The Definition of 'Vegetarian' in the Philippines

An excerpt from an email I received from "Hayabusa":

"......since you were on the topic anyway, why do vegetarians in the Philippines eat fish?.....

...... Can I be vegetarian and eat fish?.......

......what particular Filipino food/condiments are not vegetarian?........."


Dear Hayabusa,

I have this theory. Some Filipinos think that it is alright for vegetarians to eat fish because of a specific Catholic Church tradition called abstinence, which is mandated upon Catholics during certain times of the year. Abstinence requires that one abstain from animal products, but this practice allows for the consumption of seafood in some cultures, ours being one of them.

I have come across definitions of abstinence that prohibits one from taking even eggs, dairy products and seafood.

I cannot explain why this is so in the Philippines, but I am inclined to believe that the true and original spirit of this doctrine was to exclude all animal products of all kinds, eggs and dairy included.

I surmise that this is why Filipinos often think it is alright for a vegetarian to eat seafood. On all Fridays of Lent, Filipinos avoid all red meat and resort to mostly fish products. I recall, as a boy, expecting to eat munggo, pritong isda, pusit or ukoy on Lenten Fridays.

The term 'Vegetarian' is one coined by a man, particularly one from Europe more than a century ago, and to be true to his definition, you should not be eating beef, chicken, pork and seafood if you are to adhere to his concept. Strictly speaking, you should append the prefix 'pesco' if you eat fish and 'pollo' if you eat chicken to the word 'vegetarian', but then again, these are all just words. Do as you please, as long as you don't harm anyone in the process. :)

Now, vegans are those who avoid even eggs and dairy. So, which one are you? *whew*

If you decide to finally stick to being vegetarian, here are some food items to avoid in the Philippines:
- 'Bagoong' or fish/shrimp paste of all kinds (alamang, balayan, iloko, etc.)
- 'Patis' or fish sauce
- Knorr or Maggi cubes (check the label, some variants contain shrimp)
- Some multivitamins (believe it or not, some contain fish products -- get the box and read the fine print)

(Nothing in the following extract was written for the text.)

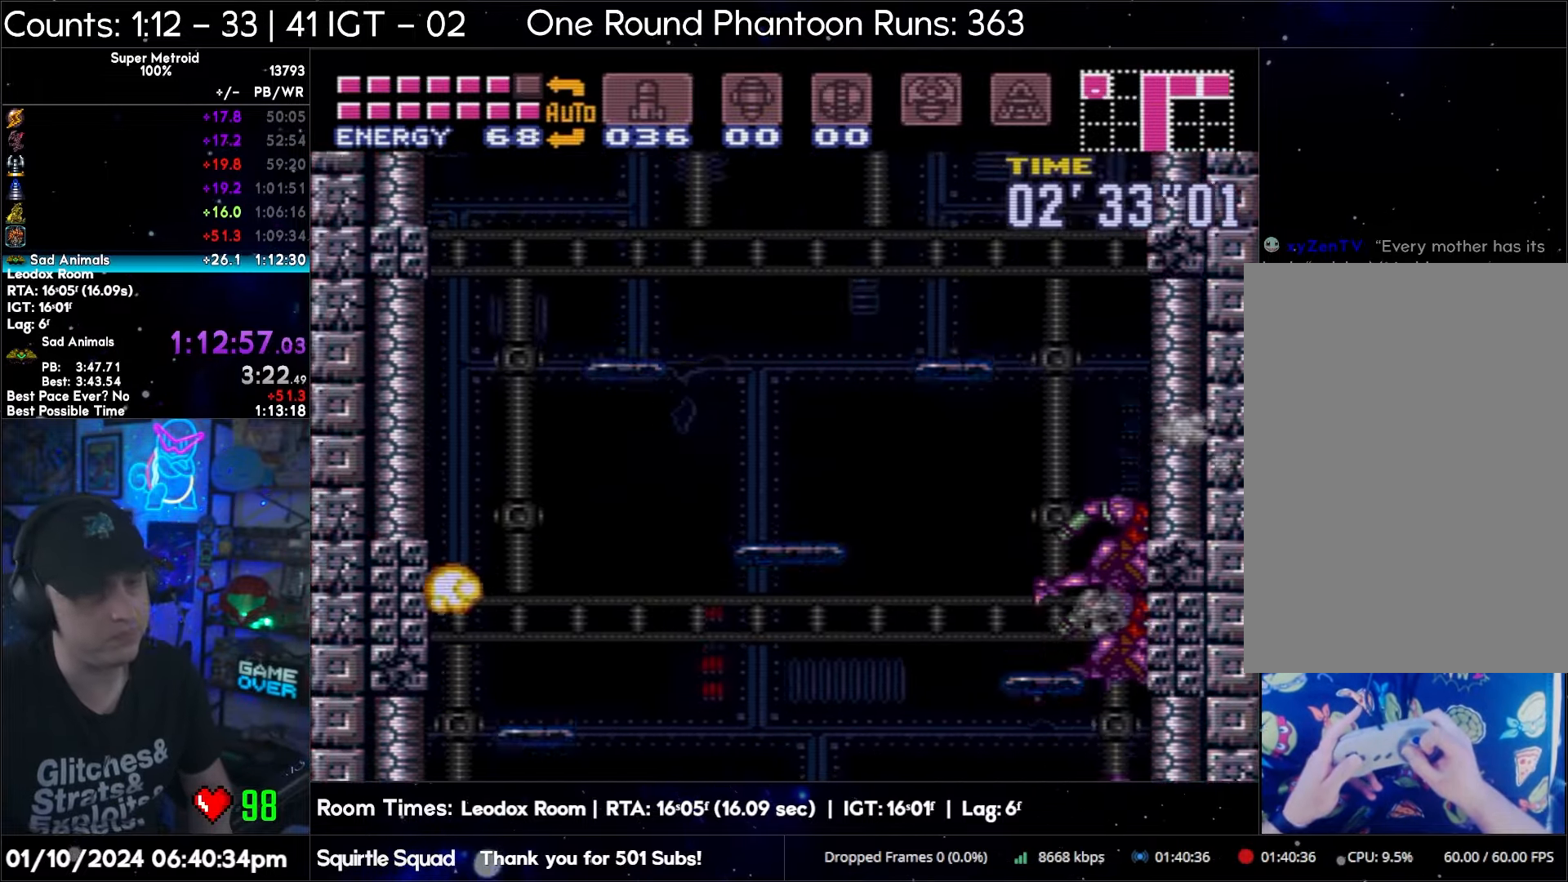
{"buttons": ["A", "DPAD_UP", "DPAD_LEFT"], "events": [[33, "Y", "up"], [117, "Y", "down"], [200, "Y", "up"], [267, "Y", "down"], [367, "Y", "up"], [400, "Y", "down"], [500, "Y", "up"]]}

To make matters worse, practically ALL Filipino dishes are non-veg!...even the vegetable dishes.
- Chop Suey usually has liver or chicken chunks
- Sinigang usually has fish or fish sauce
- Pakbet usually has fish sauce
- and of course, all the rest such as diniguan, adobo, kare-kare, kaldereta, asado, mechado, etc. all have meat as their primary base ingredient.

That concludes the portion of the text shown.